Marian Wright Edelman, founder of the Children’s Defense Fund, urges Tufts audience to speak up to protect the social safety net
The day after Martin Luther King, Jr. was assassinated, Marian Wright Edelman went from school to school in Washington, D.C., warning students not to ruin their futures by joining the riots sweeping the city.
“A boy of 12 looked me straight in the eye and said, ‘Lady, what future? I ain’t got nothing to lose,’ ” said Edelman, who gave Tufts Hillel’s Merrin Moral Voices Lecture on the Medford/Somerville campus on Feb. 27. “I’ve spent the last 45 years trying to prove that boy wrong.”
A Yale Law School graduate, Edelman was the first black woman admitted to the Mississippi bar, and went on to direct the state office of the NAACP Legal Defense and Educational Fund. In 1973 she founded (and continues to direct) the nonprofit Children’s Defense Fund, which advocates for children, particularly poor children, children of color and those with disabilities. Tufts awarded her an honorary degree in 1989.
Looking back on the promise she made the day after King died in 1968—to ensure that every child has a future—she said, “I had no idea it would be so hard to do.”
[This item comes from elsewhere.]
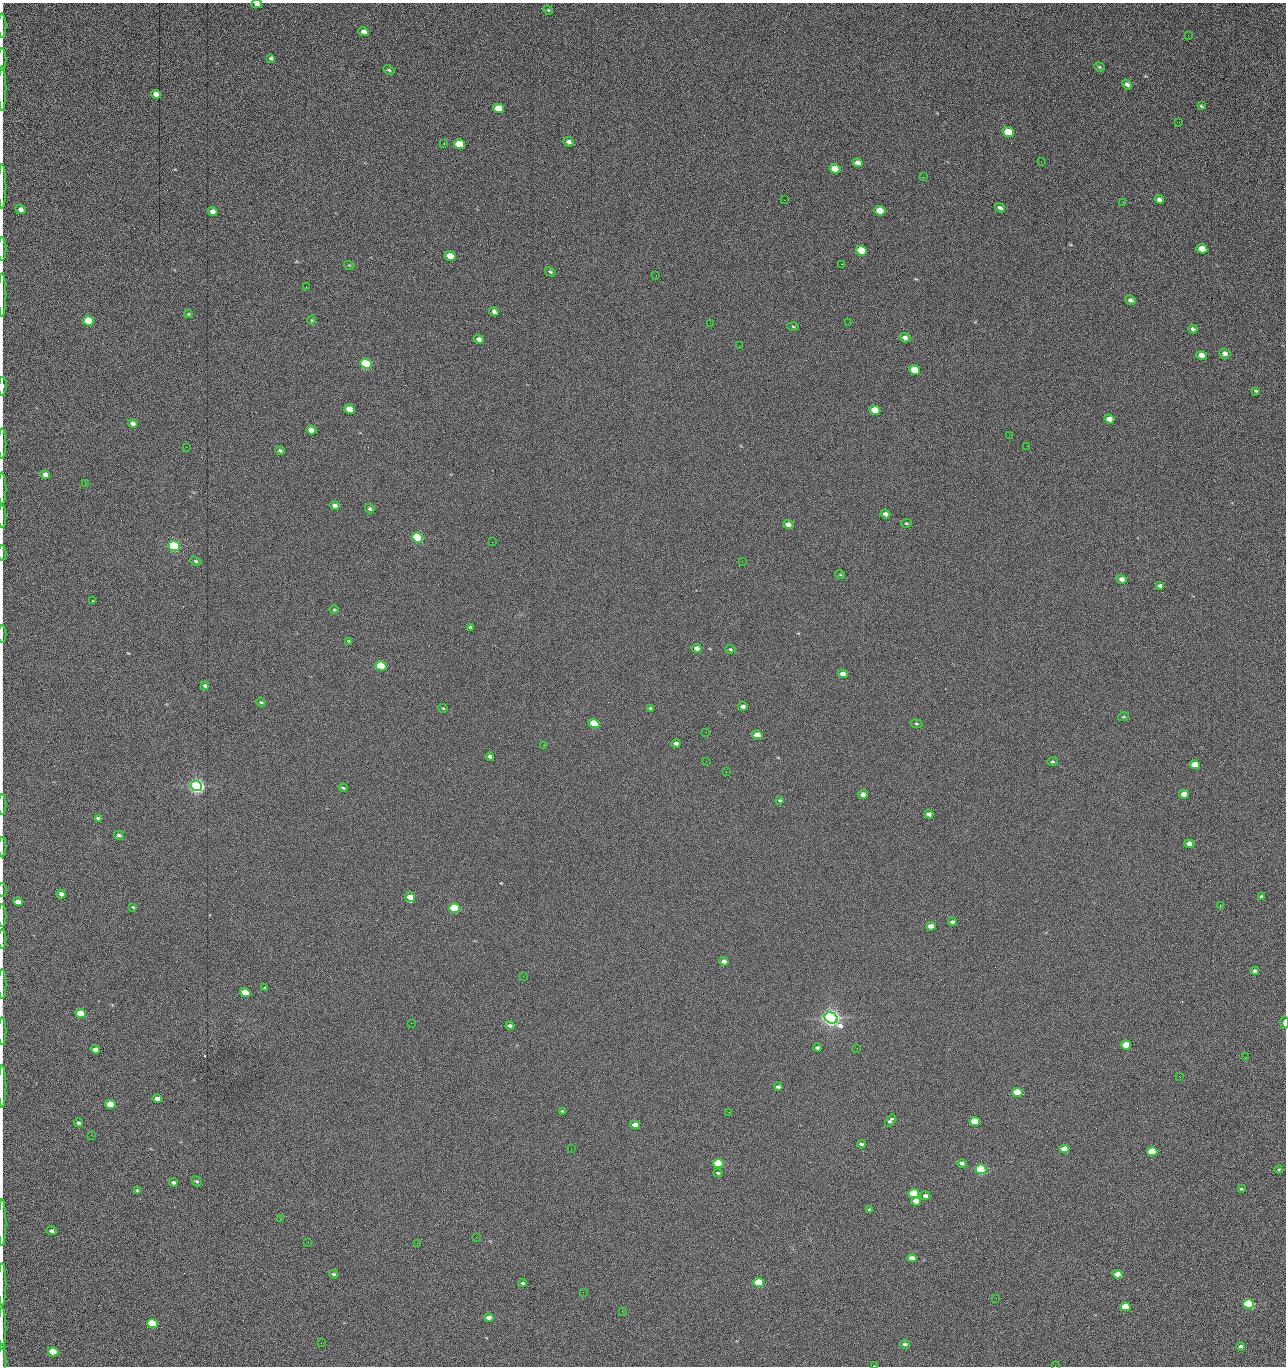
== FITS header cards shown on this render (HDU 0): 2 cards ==
NAXIS1  =                 1284 /fastest changing axis
NAXIS2  =                 1364 /next to fastest changing axis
Every 34 seconds, a baby is born in poverty, she said. Every nine seconds during the school day, a child drops out of school. Every 33 minutes, a child is killed or injured by a gun.
There are 14.5 million poor children in the United States, Edelman said, and 6.5 million of them live in extreme poverty. Out of 35 developed nations, the United States ranks 34th in addressing child poverty, just ahead of Romania.
“The test of the morality of a society is how it treats its children, and the United States has been flunking that test,” Edelman said.
As a result, many young people end up as “fodder for private incarceration systems,” she said. “These children are being sentenced to social and economic death.” This is not an accident or an act of God, it is a choice that can and must be changed, she said.
Citing a recent Urban Institute report commissioned by the Children’s Defense Fund, Edelman said if the federal government cut military spending and eliminated tax loopholes for corporations and tax breaks for the wealthy, and instead invested that $77.2 billion per year to expand subsidized housing and child care, increase food assistance, and provide transitional jobs, among other actions, the number of children living in poverty would drop by 60 percent.
Helping poor children and their families would, in turn, save the country hundreds of billions of dollars per year by disrupting the “cradle-to-prison pipeline,” Edelman said, and would set the country up for economic success by preparing a new generation of thinkers and leaders.
She urged the large Tufts audience to show up at meetings, call their legislators, and get out and vote, not just to advocate for change, but to protect existing early education and children’s health policies that are under threat.
“We’ve got to stand up and say to whoever is in power, to the White House and to Congress, that we will not go backward, they’re not going to tear down the already inadequate safety net,” Edelman said, to resounding applause. “If there was ever a time for moral voices to speak up in the political process for the voiceless, this is it.”